FDA Panel Rejects Lexicon Pharma's Type 1 Diabetes Drug 11-3

On Thursday, the independent advisory committee of the U.S. Food and Drug Administration (FDA) decided against recommending Lexicon Pharmaceuticals' drug, sotagliflozin, for additional treatment beyond insulin therapy for adults with Type 1 diabetes and chronic kidney disease. This marks another obstacle in the company's ongoing journey to establish itself in the market.

The panel's vote concluded with 11 members opposing and only 3 supporting the drug, indicating significant concern over its risk-benefit profile. The rejection follows a pattern set in early 2019 when the same advisory committee was divided on whether to endorse sotagliflozin for treating Type 1 diabetes. The FDA ultimately chose not to approve the drug for market release at that time.

Lexicon Pharmaceuticals did not give up and resubmitted the drug for market approval in June 2024. They aimed to get the drug approved for patients with Type 1 diabetes and chronic kidney disease, particularly those whose kidney function scores or estimated glomerular filtration rates (eGFR) ranged from 45 to less than 60, 60 to less than 90, and greater than 90.

Despite these efforts, some committee members suggested that the drug's benefits might outweigh its risks for specific patient groups, particularly those with a kidney function score of less than 60 to 90 or those with mild to moderate kidney disease. However, concerns were raised about the lack of sufficient clinical data to back these claims. The committee members pointed out the absence of prospective studies targeting the patient subgroups that might benefit the most from the drug.

One of the committee members, Cecilia Wang, who voted against the drug, expressed her reluctance but felt compelled by the nature of the issue and the unique population involved. "I wished I could have voted for it. I didn't vote for it because the nature of the issue is very special, and the population involved is extremely special... If the issue involved people aged 60 to 90, my position might have been different," Wang stated, highlighting her skepticism about the data concerning people aged 60 to less than 90.

She emphasized the limited number of relevant data points, stating, "The numbers are very limited. With the scarcity of relevant data, it's really hard for me to vote in favor of approving a new drug." This sentiment was echoed by other committee members who expressed disappointment over the lack of robust clinical evidence to support the drug's approval.

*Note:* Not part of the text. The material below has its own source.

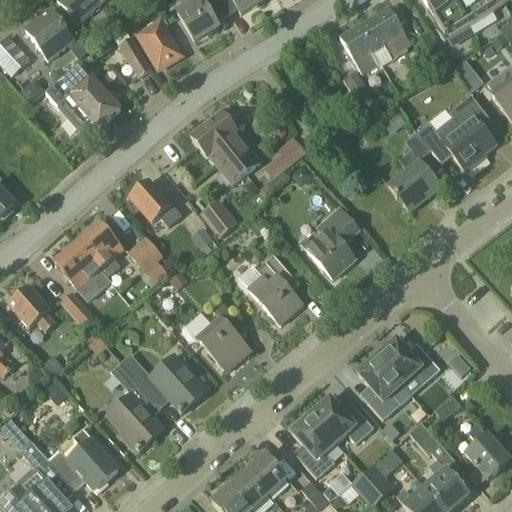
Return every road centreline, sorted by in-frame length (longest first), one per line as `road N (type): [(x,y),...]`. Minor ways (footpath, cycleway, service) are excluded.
road 1 (residential): [(0,272),(231,74),(351,0)]
road 2 (residential): [(148,511),(422,274)]
road 3 (residential): [(511,379),(422,274)]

The committee's decision deals a significant blow to Lexicon Pharmaceuticals' aspirations of entering the market with sotagliflozin as an additional treatment option for adults with Type 1 diabetes and chronic kidney disease. Despite the setback, the company may need to gather more comprehensive clinical data to address the concerns raised by the FDA's advisory committee and possibly consider resubmitting the drug for approval in the future.